Beyond Software Architecture, Luke Hohmann, Pearson Education, Inc., Boston, MA (2003). 314 pp. (ISBN 0-201-77594-8).

Luke Hohmann's interesting book of practical advice on software projects definitely bears reading. It is not the book I expected following a quick glance or even when I began reading. It is not really a book on the technical aspects of software architecture, nor is it entirely a book on the management aspects of software projects. It falls in between these obvious categories and gives a lot of practical advice on how projects should be run and how they should not be run.

The first two chapters start out with fairly high-level generalities about business plans, product management, and quality assurance, but you should not assume the entire book is at that level—there is a good deal more depth to it than that. The first item that stuck with me was the box on page 8 labeled “When you know it's going to fail.” This box and the surrounding text give some candid advice on when a project should be abandoned or canceled. The author properly uses the phrase “resumé-driven design” to describe the case when the designers' technical background leads to poor architectural choices. You do not usually get this sort of advice in project management-type books.

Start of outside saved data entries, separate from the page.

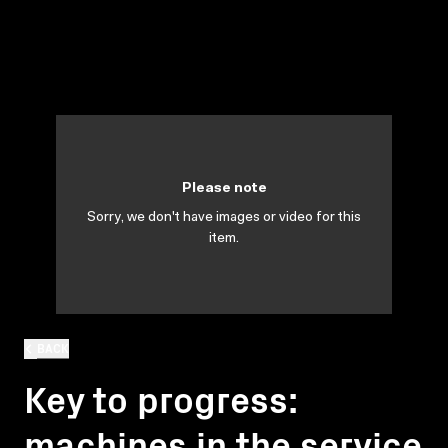
Please note
Sorry, we don't have images or video for this
item.
BACK
Key to progress:
machines in the service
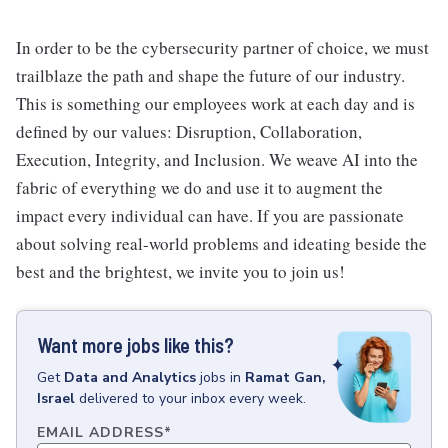
In order to be the cybersecurity partner of choice, we must
trailblaze the path and shape the future of our industry.
This is something our employees work at each day and is
defined by our values: Disruption, Collaboration,
Execution, Integrity, and Inclusion. We weave AI into the
fabric of everything we do and use it to augment the
impact every individual can have. If you are passionate
about solving real-world problems and ideating beside the
best and the brightest, we invite you to join us!
Want more jobs like this?
Get
Data and Analytics
jobs
in
Ramat Gan,
Israel
delivered to your inbox every week.
EMAIL ADDRESS
*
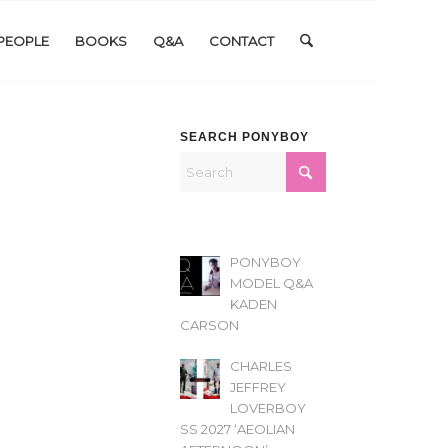
PEOPLE
BOOKS
Q&A
CONTACT
SEARCH PONYBOY
PONYBOY
MODEL Q&A
KADEN
CARSON
CHARLES
JEFFREY
LOVERBOY
SS 2027 ‘AEOLIAN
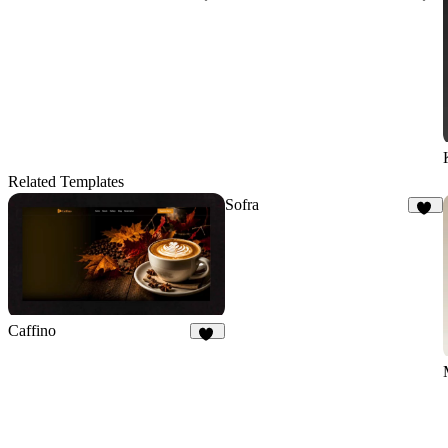
35
19
Related Templates
Sofra
50
Caffino
27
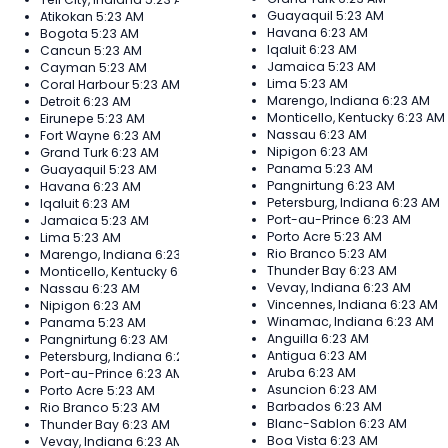
Guayaquil
5:23 AM
Atikokan
5:23 AM
Havana
6:23 AM
Bogota
5:23 AM
Iqaluit
6:23 AM
Cancun
5:23 AM
Jamaica
5:23 AM
Cayman
5:23 AM
Lima
5:23 AM
Coral Harbour
5:23 AM
Marengo, Indiana
6:23 AM
Detroit
6:23 AM
Monticello, Kentucky
6:23 AM
Eirunepe
5:23 AM
Nassau
6:23 AM
Fort Wayne
6:23 AM
Nipigon
6:23 AM
Grand Turk
6:23 AM
Panama
5:23 AM
Guayaquil
5:23 AM
Pangnirtung
6:23 AM
Havana
6:23 AM
Petersburg, Indiana
6:23 AM
Iqaluit
6:23 AM
Port-au-Prince
6:23 AM
Jamaica
5:23 AM
Porto Acre
5:23 AM
Lima
5:23 AM
Rio Branco
5:23 AM
Marengo, Indiana
6:23 AM
Thunder Bay
6:23 AM
Monticello, Kentucky
6:23 AM
Vevay, Indiana
6:23 AM
Nassau
6:23 AM
Vincennes, Indiana
6:23 AM
Nipigon
6:23 AM
Winamac, Indiana
6:23 AM
Panama
5:23 AM
Anguilla
6:23 AM
Pangnirtung
6:23 AM
Antigua
6:23 AM
Petersburg, Indiana
6:23 AM
Aruba
6:23 AM
Port-au-Prince
6:23 AM
Asuncion
6:23 AM
Porto Acre
5:23 AM
Barbados
6:23 AM
Rio Branco
5:23 AM
Blanc-Sablon
6:23 AM
Thunder Bay
6:23 AM
Boa Vista
6:23 AM
Vevay, Indiana
6:23 AM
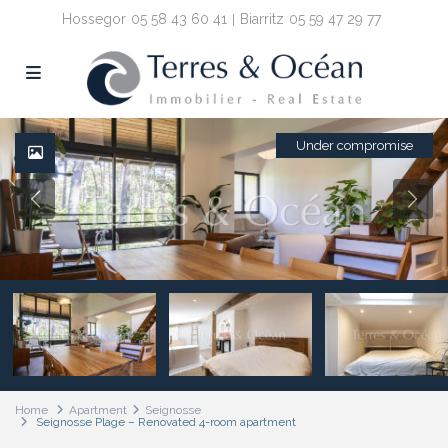
Hossegor
05 58 43 60 41
Biarritz
05 59 47 29 77
Under compromise
Home
Apartment
Seignosse
Seignosse Plage – Renovated 4-room apartment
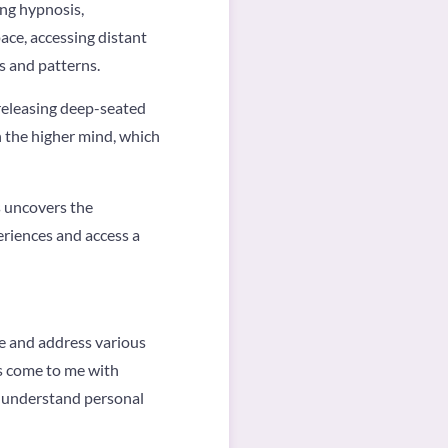
ing hypnosis,
ace, accessing distant
ts and patterns.
 releasing deep-seated
h the higher mind, which
s uncovers the
eriences and access a
re and address various
ts come to me with
, understand personal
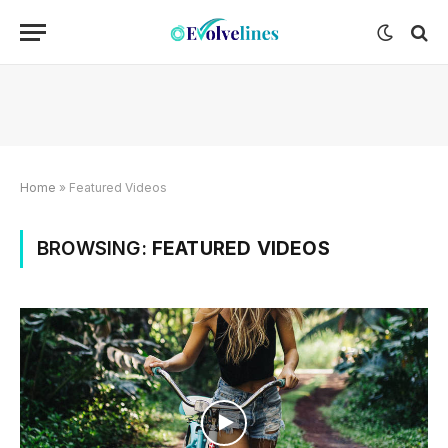
Home
»
Featured Videos
BROWSING:
FEATURED VIDEOS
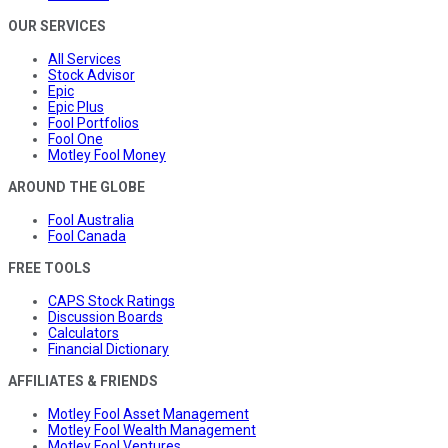
OUR SERVICES
All Services
Stock Advisor
Epic
Epic Plus
Fool Portfolios
Fool One
Motley Fool Money
AROUND THE GLOBE
Fool Australia
Fool Canada
FREE TOOLS
CAPS Stock Ratings
Discussion Boards
Calculators
Financial Dictionary
AFFILIATES & FRIENDS
Motley Fool Asset Management
Motley Fool Wealth Management
Motley Fool Ventures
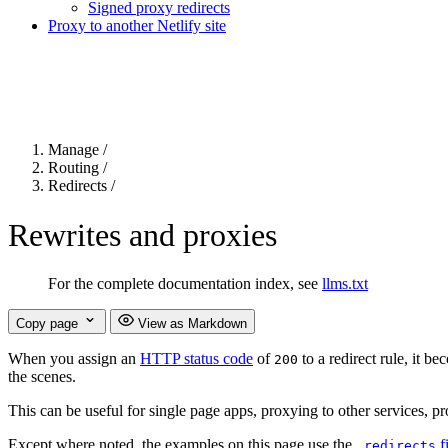
Signed proxy redirects
Proxy to another Netlify site
For the complete Netlify documentation index, see
llms.txt
. Markdown 
Manage
/
Routing
/
Redirects
/
Rewrites and proxies
For the complete documentation index, see
llms.txt
Copy page
View as Markdown
When you assign an
HTTP status code
of
to a redirect rule, it b
200
the scenes.
This can be useful for single page apps, proxying to other services, prox
Except where noted, the examples on this page use the
f
_redirects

Another piece of practical advice I will certainly remember is what the author calls “entropy reduction.” He recognizes that some software projects have to meet a deadline even though this sometimes forces you to use some ugly, inelegant, or experimental code. He simply notes that this code should be carefully commented as REDO or even HACK and then should be replaced soon after version 1.0 ships. He also cautions that this phase of cleanup, or entropy reduction, must be limited in scope or else you will suddenly discover that in cleaning up hacks you are also allowing new features to creep in.

Hohmann introduces the concept of architecture at both the technical level and the marketing level, and I think these are useful distinctions. The marketing team's architectural view of a product is of necessity rather different than that of the developer, but this in no way indicates that the marketing view is shallow or simplistic. Rather the marketing view is outward facing and much less concerned with coding details than with how product features meet the needs of the market. That said, I wish he had avoided some rather grating terminology: markitecture and tarchitecture for the marketing architecture and technical architecture, respectively.

The chapter on portability challenges some of the shibboleths of portability, in particular, that you should write code that will run unchanged on all platforms (the “lowest common denominator”) even though you may thus forgo certain advantages that some platforms may provide. The author suggests that you should not avoid using the powerful features of a database or operating system just because they are not available on another supported operating system or database. He further notes that “the only valid business case for creating portable applications is that you will profit by doing so.” He in fact is indicating that you should not go to the effort of making applications portable unless you are sure that it will help you make money. He encourages you to consider the costs of supporting multiple platforms by making a matrix of all the possible configurations and reducing that to a tractable number.

Hohmann describes a number of techniques for building software in accordance with layered architectures, techniques that I think bear some expansion. His description of spiking between the layers is probably good advice, but it needs an example to make is clearer. By spiking, he seems to mean implementing each feature in all layers before implementing the next feature—as opposed to building all the features at the first layer and then moving on to the next layer. The other ideas in that chapter are also quite useful.

Further chapters on branding, usability, installation, upgrading, configuration, logs, and release management provide useful insight into these common problem areas. The final chapter on security, written with Ron Lunde, is particularly useful, and every project manager should read it. It covers authentication, open and closed systems (such as internal and external e-mail), transaction security, and software security. The authors point out that a license key system is desirable, but you should make sure that the code you use to test for this key must not be so simple that it can be “patched around.” They note that security through obscurity is one of the weakest security schemes because secrets may and will be leaked. One of the most persuasive points in this chapter argues against implementing software back doors. It is a far better technical and marketing message to say that your software is so secure that even you cannot break in than to say we will help you crack it if you need to.

Overall, this is a very useful book of advice for anyone participating in, or managing, a software development project, and I recommend it even if your team has only one member.

Note—The books reviewed are those the Editor thinks might be of interest to our readers. The reviews express the opinions of the reviewers.